Le problème, observe le portail d'information DNEVNIK, c'est que si beaucoup de républicains savaient que leur candidat s'était hissé à la tête du parti en usurpateur, ils n'en espéraient pas moins que la présidence changerait Donald Trump. Or c'est le contraire qui s'est produit. Ce sont les républicains qui se sont adaptés à Trump. Ils ont accepté qu'il faille le tolérer et le soutenir officiellement. Et il y a fort à parier que cela ne changera pas. L'échéance de 2020 est, d’ailleurs, dans beaucoup d'esprits et il semble, d’ores et déjà, qu’il sera difficile de tourner la page Trump. «On me demande souvent si je pense que Donald Trump sera destitué. Et j'ai pris l'habitude de répondre que la probabilité qu'il accomplisse deux mandats est plus grande», écrivait encore récemment un chroniqueur du NEW YORK TIMES. En fin de compte, il n'y a gère que LE TEMPS pour relever, ce matin, un point positif à l’élection de Donald Trump. Face à un président erratique et chaotique au comportement parfois indigne, qui dénigre médias et institutions, n’hésite pas à prendre la justice en otage et soulève des questions sur sa santé mentale, de nouvelles formes de résistance sont apparues. En ce sens, l’élection de Donald Trump a provoqué un réveil de la société civile, pour tenter, autant que faire se peut, de contenir toute dérive présidentielle. Et il ne reste maintenant plus qu’à espérer que ce réveil ne se sclérose pas.

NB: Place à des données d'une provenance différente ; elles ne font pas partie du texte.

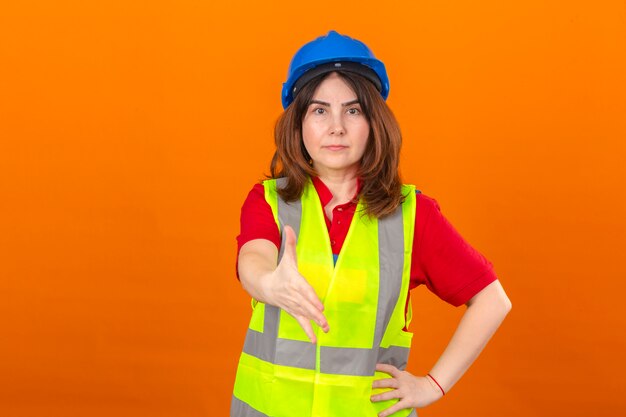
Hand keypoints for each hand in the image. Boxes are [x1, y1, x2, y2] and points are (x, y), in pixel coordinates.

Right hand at [262, 225, 328, 342]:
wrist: (265, 286)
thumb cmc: (281, 271)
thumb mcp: (286, 257)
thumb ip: (290, 243)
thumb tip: (289, 226)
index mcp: (294, 282)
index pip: (304, 290)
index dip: (311, 297)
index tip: (319, 304)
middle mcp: (293, 295)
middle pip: (306, 305)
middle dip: (315, 313)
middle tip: (324, 320)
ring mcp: (293, 305)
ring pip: (305, 315)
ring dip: (315, 323)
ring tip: (325, 329)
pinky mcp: (294, 312)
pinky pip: (301, 323)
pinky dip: (308, 331)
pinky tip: (315, 340)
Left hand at [371, 364, 443, 416]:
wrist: (431, 389)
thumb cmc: (416, 383)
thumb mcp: (406, 376)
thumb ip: (397, 376)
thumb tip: (385, 376)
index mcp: (401, 375)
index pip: (390, 369)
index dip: (381, 367)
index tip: (372, 366)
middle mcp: (402, 382)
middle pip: (388, 382)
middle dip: (377, 383)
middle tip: (368, 384)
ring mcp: (405, 392)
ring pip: (390, 394)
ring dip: (380, 396)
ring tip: (371, 398)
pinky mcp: (408, 401)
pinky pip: (396, 407)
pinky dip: (388, 411)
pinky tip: (380, 414)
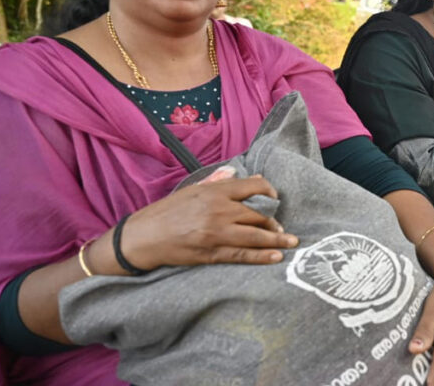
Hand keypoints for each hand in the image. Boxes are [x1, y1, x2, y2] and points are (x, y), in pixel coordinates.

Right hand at [123, 174, 297, 269]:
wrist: (143, 237)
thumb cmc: (168, 212)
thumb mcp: (194, 190)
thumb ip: (222, 183)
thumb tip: (248, 176)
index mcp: (215, 191)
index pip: (254, 186)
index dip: (270, 193)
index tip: (275, 200)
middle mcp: (219, 210)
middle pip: (258, 214)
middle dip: (274, 222)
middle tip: (282, 228)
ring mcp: (216, 233)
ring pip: (255, 236)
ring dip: (276, 240)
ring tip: (291, 242)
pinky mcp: (211, 253)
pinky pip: (242, 255)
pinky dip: (261, 256)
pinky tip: (276, 257)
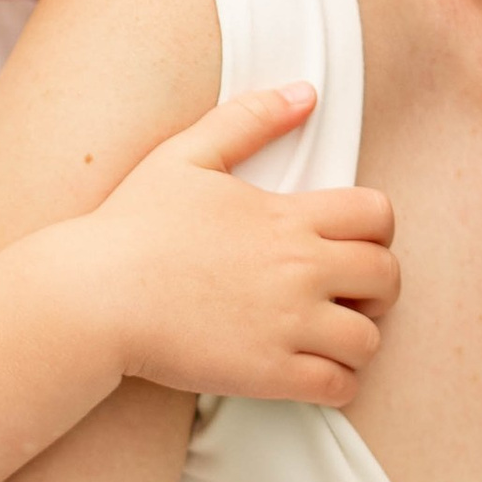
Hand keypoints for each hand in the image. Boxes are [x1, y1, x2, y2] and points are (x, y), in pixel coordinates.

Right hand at [79, 83, 397, 405]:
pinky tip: (310, 374)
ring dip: (357, 341)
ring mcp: (287, 324)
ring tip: (327, 339)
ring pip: (369, 340)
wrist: (94, 295)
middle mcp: (299, 269)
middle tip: (349, 296)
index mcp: (286, 216)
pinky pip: (338, 387)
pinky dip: (337, 385)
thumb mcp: (186, 154)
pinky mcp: (269, 373)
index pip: (378, 216)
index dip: (377, 231)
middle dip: (378, 288)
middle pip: (386, 278)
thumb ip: (250, 118)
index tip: (353, 245)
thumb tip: (307, 94)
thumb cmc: (132, 226)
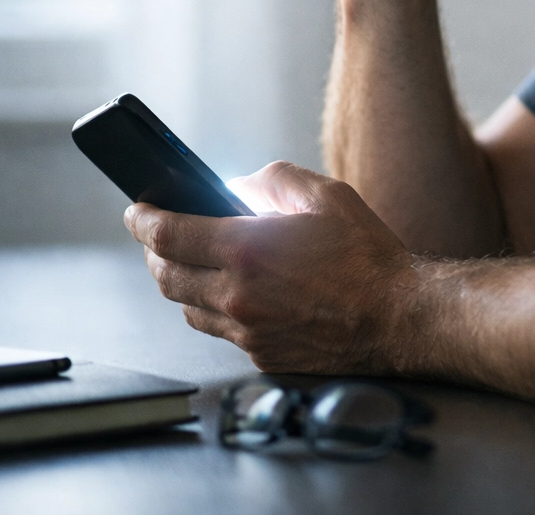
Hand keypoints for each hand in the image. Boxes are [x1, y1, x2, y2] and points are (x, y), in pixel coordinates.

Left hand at [125, 162, 418, 374]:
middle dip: (154, 252)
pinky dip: (214, 308)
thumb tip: (236, 186)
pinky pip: (218, 330)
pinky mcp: (259, 352)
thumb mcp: (325, 196)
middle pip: (165, 275)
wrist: (398, 317)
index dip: (143, 220)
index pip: (167, 234)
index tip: (136, 211)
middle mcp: (237, 294)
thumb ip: (273, 181)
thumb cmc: (368, 256)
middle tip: (158, 237)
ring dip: (180, 283)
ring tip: (193, 264)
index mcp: (246, 249)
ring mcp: (246, 329)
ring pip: (186, 306)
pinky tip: (233, 293)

Enfin de la difficulté, toujours et encore, de tourner la page avec le énième retour de Berlusconi.A 81 ans, enterré plusieurs fois politiquement, Silvio Berlusconi apparaît aujourd'hui comme le grand gagnant des élections siciliennes organisées dimanche. Le candidat du centre droit soutenu par Forza Italia (le parti du Cavaliere) a, en effet, remporté la présidence de l’île. Or les journaux italiens le répètent à l’envi : ces élections régionales faisaient figure de test pour les élections générales du printemps prochain. Certes, le retour du Cavaliere sous les projecteurs de la scène politique italienne est encore freiné par la loi. Depuis sa condamnation définitive pour fraude fiscale en 2012, Silvio Berlusconi ne peut se porter candidat à aucune élection. Reste qu'il a présenté un recours devant la Cour européenne des droits de l’homme, dont une audience est attendue pour le 22 novembre prochain. A 81 ans, Silvio Berlusconi une quatrième fois chef de gouvernement est donc «très improbable», précise un politologue et professeur d’histoire à l’Université Luiss de Rome. Avant toutefois d'ajouter : «Mais je ne peux pas dire impossible, car avec Silvio Berlusconi rien n’est impossible».